What you have to do - Go through the entries below and print each one exactly, leaving out pictures.

Listed records -

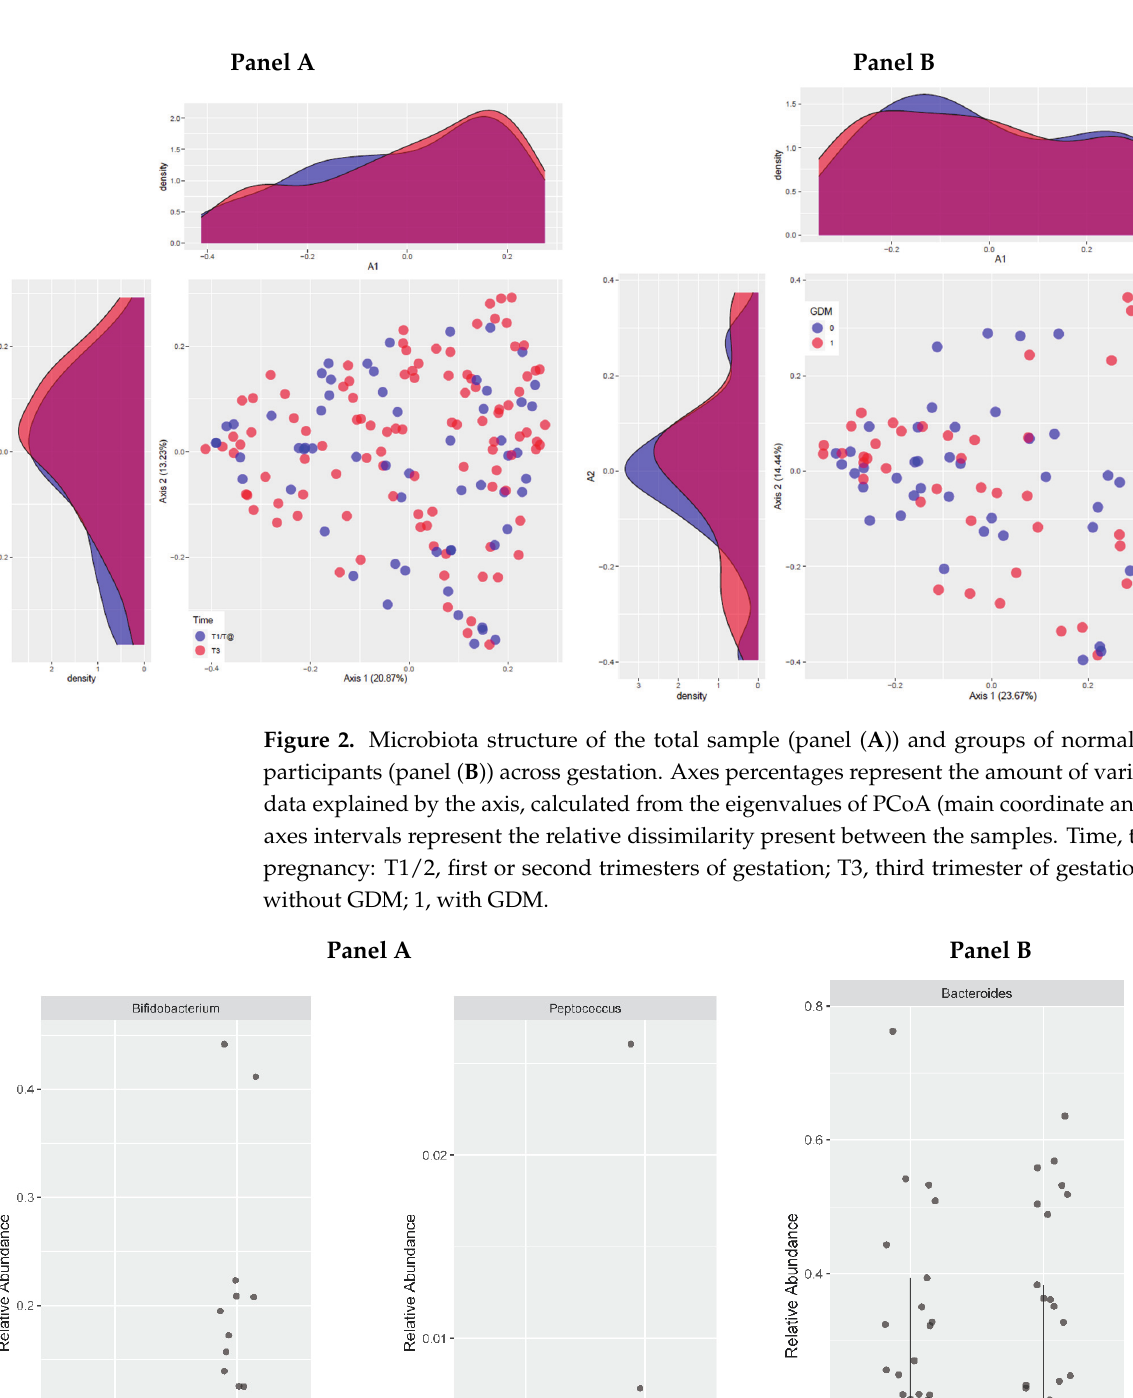
Figure 1. Study flowchart.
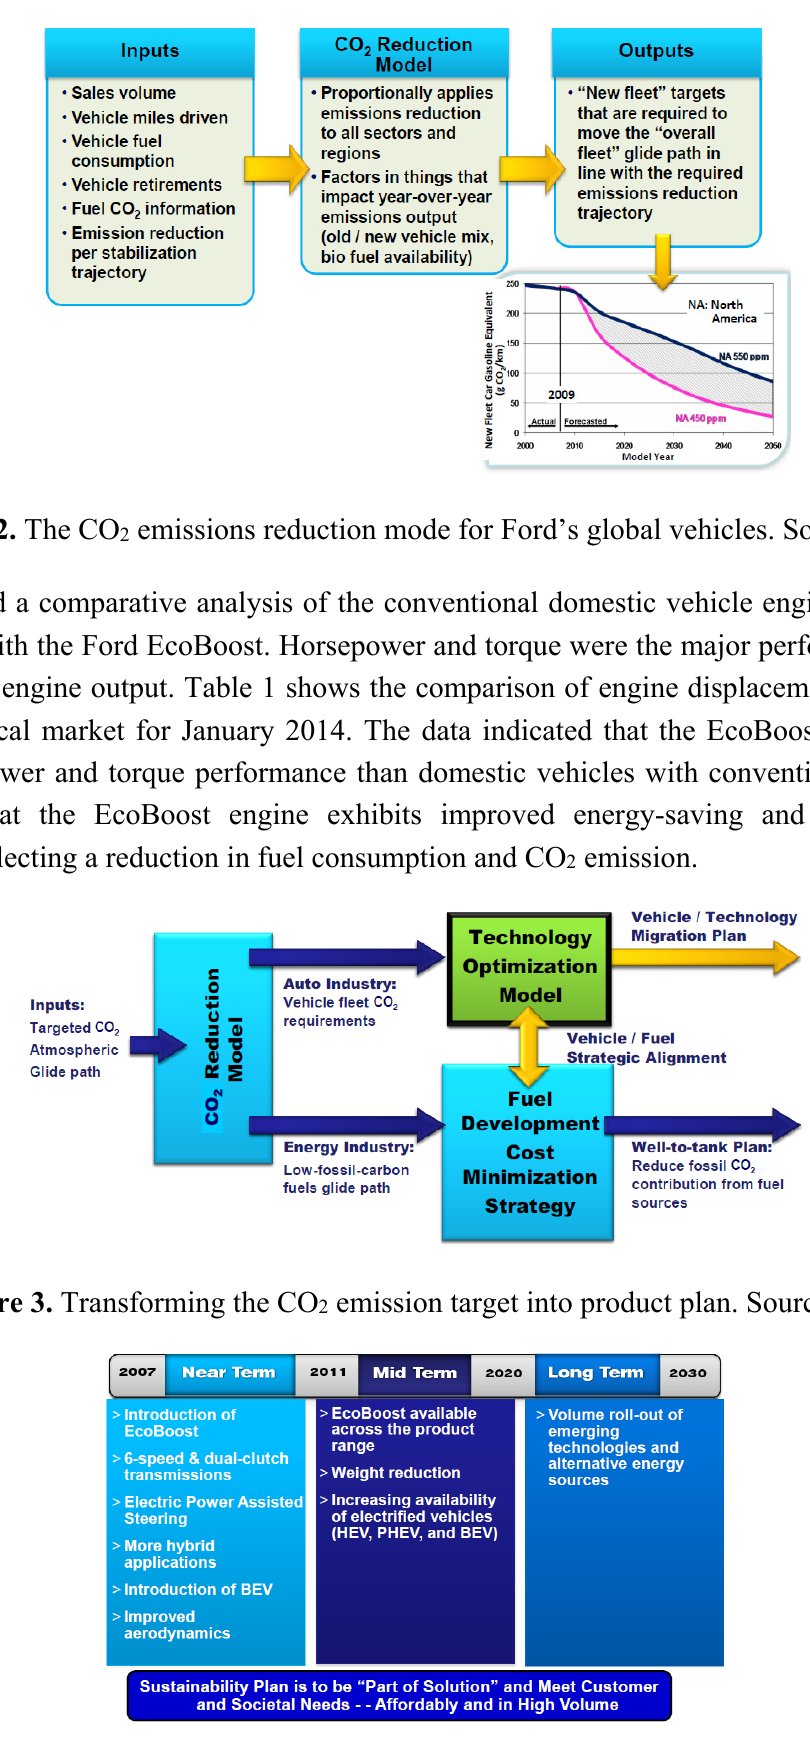
Figure 4. The global sustainability strategy. Source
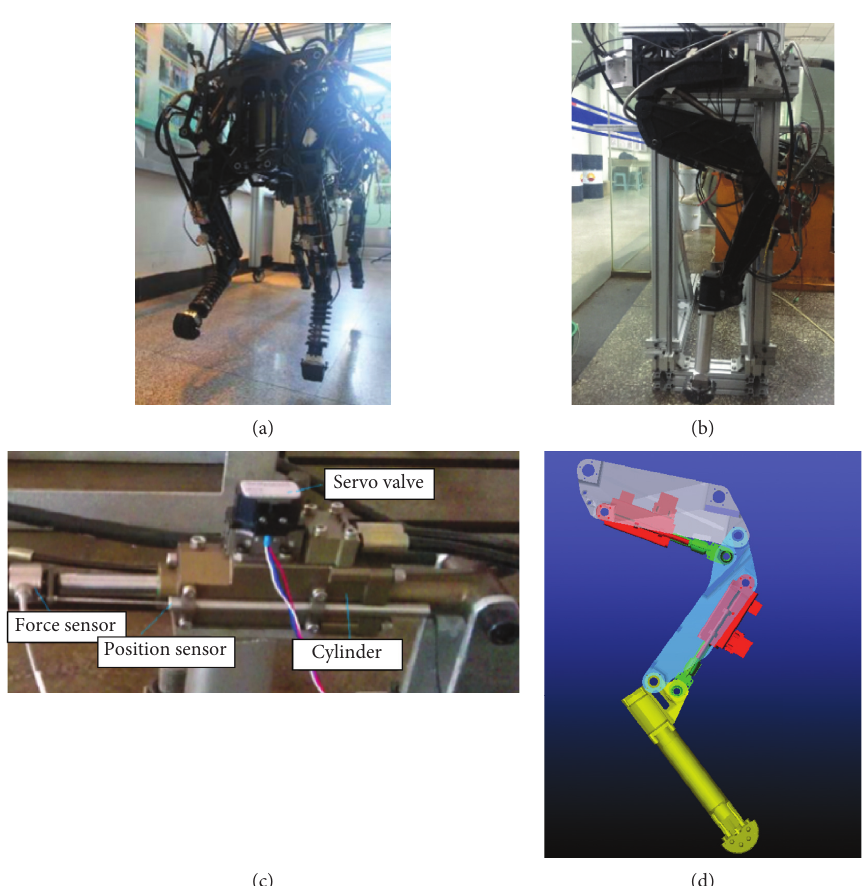
Figure 1: Photo of the (a) legged robot prototype, (b) single leg hydraulic drive system, (c) HDU, and (d) 3D model of the single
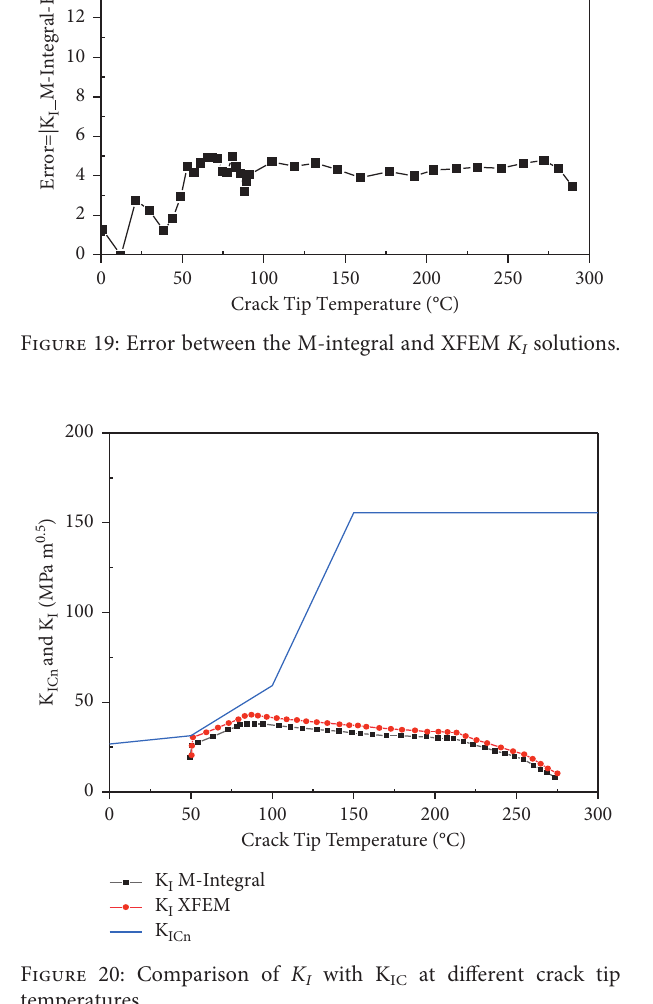
I with K IC at different crack tip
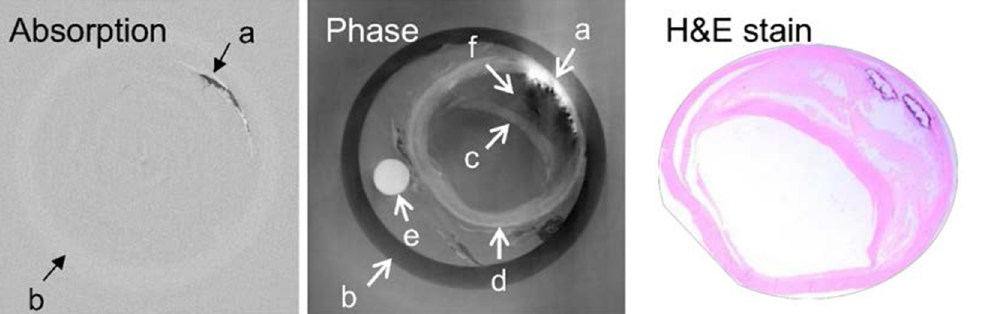
Fig 1. Improved soft-tissue contrast afforded by X-ray phase images: An iliac artery with extensive atherosclerotic disease demonstrating different plaque components in the phase but not attenuation image a: calcification; b: plastic container; c: fibrous cap; d: tri-laminar arterial wall; e: a plastic rod as fiducial marker; f: soft plaque or atheroma.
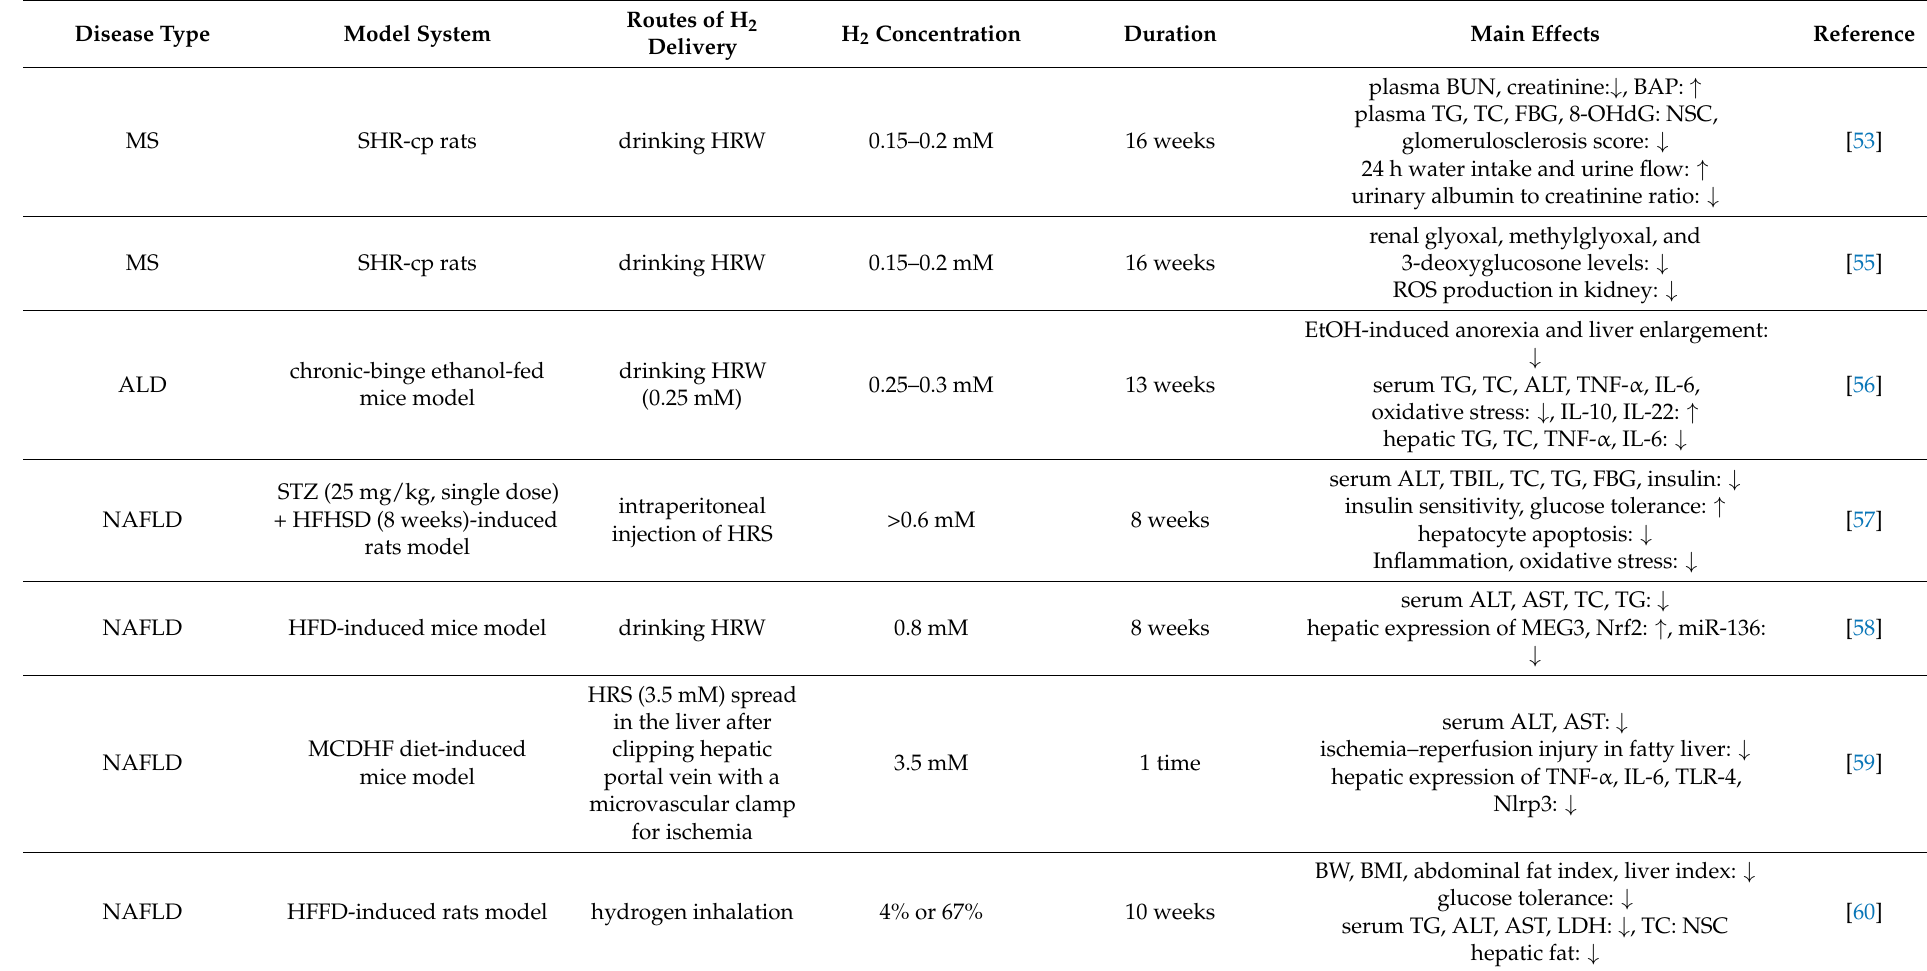
Table 3. The effects of H 2 intervention on MS, FL, AS, and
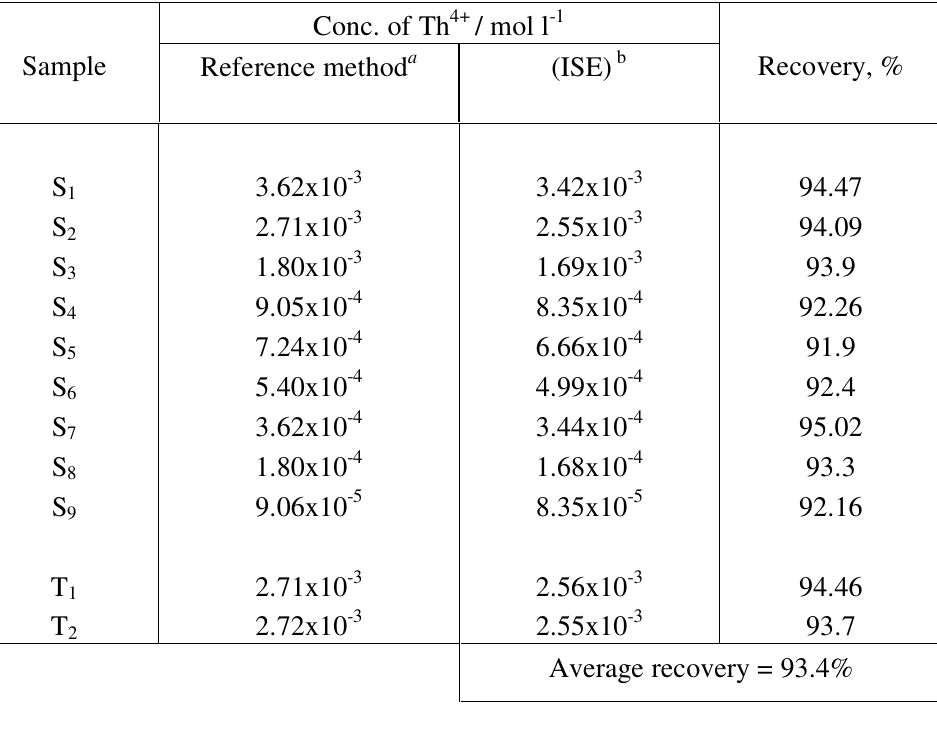
Potentiometric recovery studies on solid-solid reaction ionophore coated graphite rod thorium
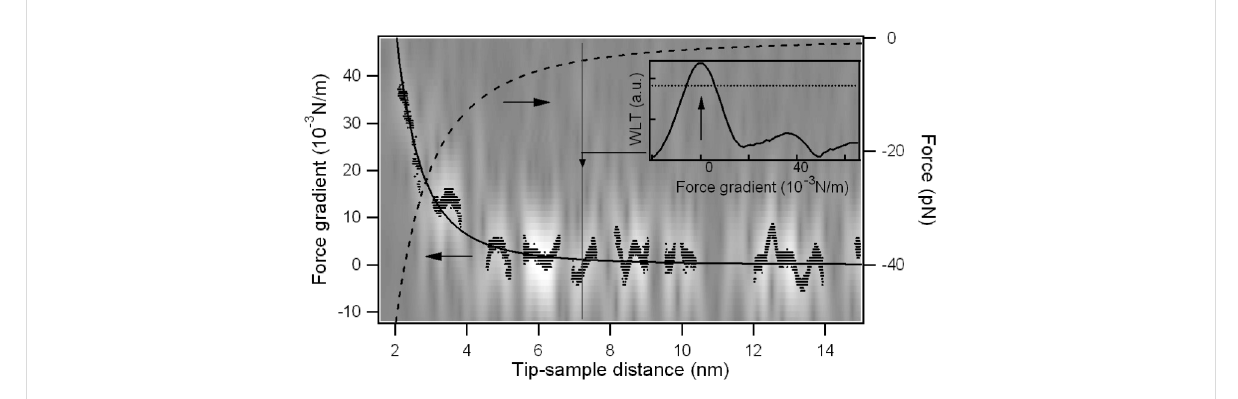
Figure 8: Force gradient versus tip-sample distance for the first flexural mode near the jump-to-contact. The wavelet ridges provide the instanta- neous frequencies within the limits of the scalogram resolution. The wavelet ridges are the local maxima of the normalized scalogram above a speci- fied threshold, as schematically shown in the inset. The threshold is represented by a horizontal line and the maximum point is indicated by an arrow for a vertical cut of the data at constant tip-sample distance. The CWT of Figure 7b is represented in gray scale on the background together with its ridges (black points). The continuous black line is an Hamaker-like force gradient function fitted to the wavelet ridges, the dashed line the force calcu- lated by integration.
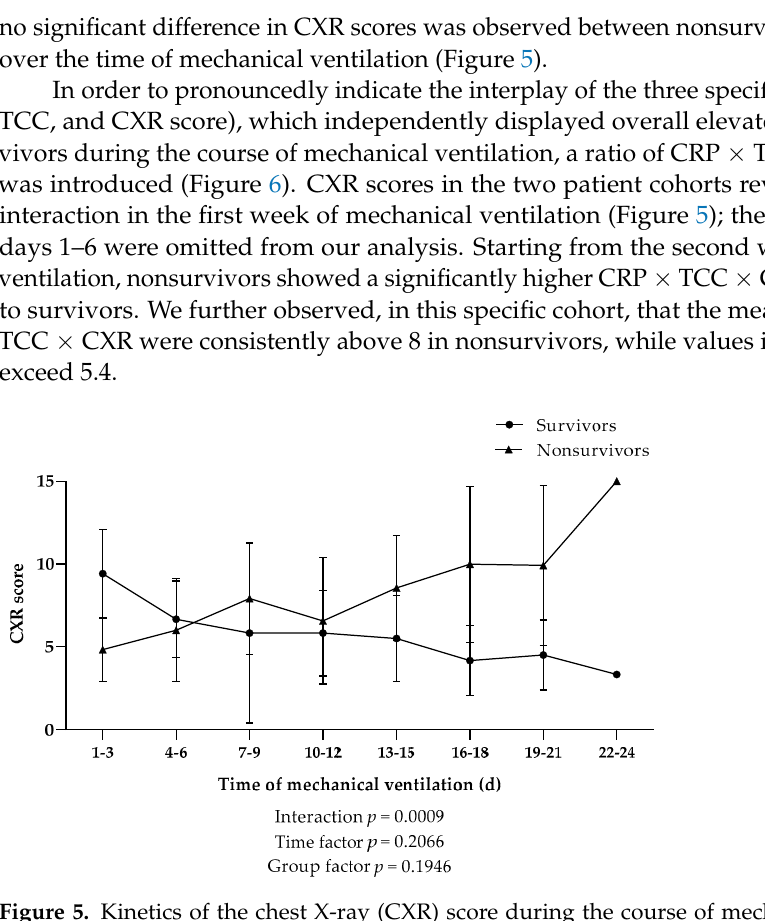
COVID-19 patients that survived ( n = 4) or died ( n = 7). Data are shown as mean ± SD. Dotted Figure 5. Kinetics of the chest X-ray (CXR) score during the course of mechanical ventilation in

Your solution -
Figure 1. Study flowchart.
Figure 4. The global sustainability strategy. Source
Figure 1: Photo of the (a) legged robot prototype, (b) single leg hydraulic drive system, (c) HDU, and (d) 3D model of the single
I with K IC at different crack tip
Fig 1. Improved soft-tissue contrast afforded by X-ray phase images: An iliac artery with extensive atherosclerotic disease demonstrating different plaque components in the phase but not attenuation image a: calcification; b: plastic container; c: fibrous cap; d: tri-laminar arterial wall; e: a plastic rod as fiducial marker; f: soft plaque or atheroma.
Table 3. The effects of H 2 intervention on MS, FL, AS, and
Potentiometric recovery studies on solid-solid reaction ionophore coated graphite rod thorium
Figure 8: Force gradient versus tip-sample distance for the first flexural mode near the jump-to-contact. The wavelet ridges provide the instanta- neous frequencies within the limits of the scalogram resolution. The wavelet ridges are the local maxima of the normalized scalogram above a speci- fied threshold, as schematically shown in the inset. The threshold is represented by a horizontal line and the maximum point is indicated by an arrow for a vertical cut of the data at constant tip-sample distance. The CWT of Figure 7b is represented in gray scale on the background together with its ridges (black points). The continuous black line is an Hamaker-like force gradient function fitted to the wavelet ridges, the dashed line the force calcu- lated by integration.
COVID-19 patients that survived ( n = 4) or died ( n = 7). Data are shown as mean ± SD. Dotted Figure 5. Kinetics of the chest X-ray (CXR) score during the course of mechanical ventilation in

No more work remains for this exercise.